Into the Odd possède pour moi la qualité principale d'un jeu de rôle : il me donne envie de jouer. J'ai envie de voir des aventuriers pris dans les magouilles politiques et criminelles de Bastion et d'Hopesend. J'ai envie de les voir mener leurs expéditions pour en ramener des Arcanes toujours plus étranges tout en affrontant des créatures étranges et déformées (Numenéra sera là une parfaite source d'inspiration, aussi bien pour les objets que pour les monstres et même l'univers). La simplicité des règles qui permettent à un joueur de gérer son entreprise, son réseau et/ou son armée donnent vraiment envie d'être essayées et d'amener les personnages rapidement jusqu'à ce niveau de responsabilité sans pour autant donner de sueurs froides au meneur.

Et cet univers a sur moi un effet hypnotisant, il m'invite à l'utiliser et à l'enrichir au travers de mes parties. Avec son système minimaliste qui s'efface derrière les choix du meneur et des joueurs Into the Odd est le premier jeu issu de l'OSR qui me donne autant envie d'être meneur (ou joueur). J'y retrouve le sentiment d'étrangeté que peut procurer un jeu comme Numenéra, tout en restant beaucoup plus accessible.

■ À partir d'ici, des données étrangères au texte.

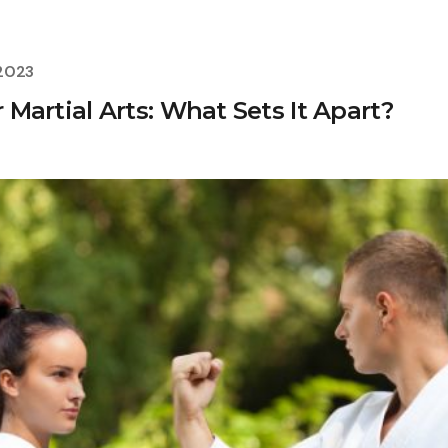
 2023
r Martial Arts: What Sets It Apart?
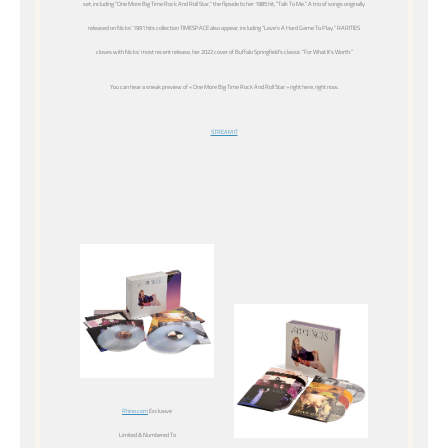
set, including “One More Big Time Rock And Roll Star,” the flipside to her 1985 hit, “Talk To Me.” A trio of songs originally
released on Nicks’ 1991 hits collection TIMESPACE also appear, including “Love’s A Hard Game To Play.” RARITIES
closes with Nicks’ most recent release, her 2022 cover of Buffalo Springfield’s classic “For What It’s Worth.”
You can hear a sneak preview of « One More Big Time Rock And Roll Star » right here, right now.
STREAM IT
Rhino.com
Exclusive
Limited & Numbered To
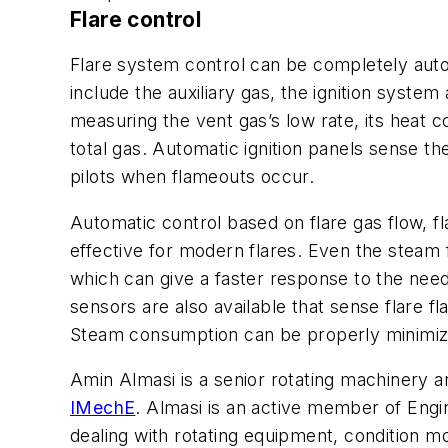
Flare control
Flare system control can be completely aut
include the auxiliary gas, the ignition syste
measuring the vent gas’s low rate, its heat c
total gas. Automatic ignition panels sense 
pilots when flameouts occur.
Automatic control based on flare gas flow, f
effective for modern flares. Even the steam f
which can give a faster response to the need
sensors are also available that sense flare f
Steam consumption can be properly minimized
Amin Almasi is a senior rotating machinery a
IMechE
. Almasi is an active member of Eng
dealing with rotating equipment, condition mon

En revanche c'est un jeu minimaliste : les quelques infos distillées sur 48 pages sont parvenues à stimuler mon imagination mais si je compte mener une campagne d'Into the Odd, j'aurais à fournir l'essentiel du travail. Le jeu ne fait que me donner un cadre et une direction. Ceux qui ont besoin d'un peu plus d'informations pour se sentir immerger dans un univers risquent d'être déçus.

Dernière précision, le créateur du jeu ne s'est pas arrêté là et il a commencé à travailler sur un Odd Space qui semble déjà très prometteur.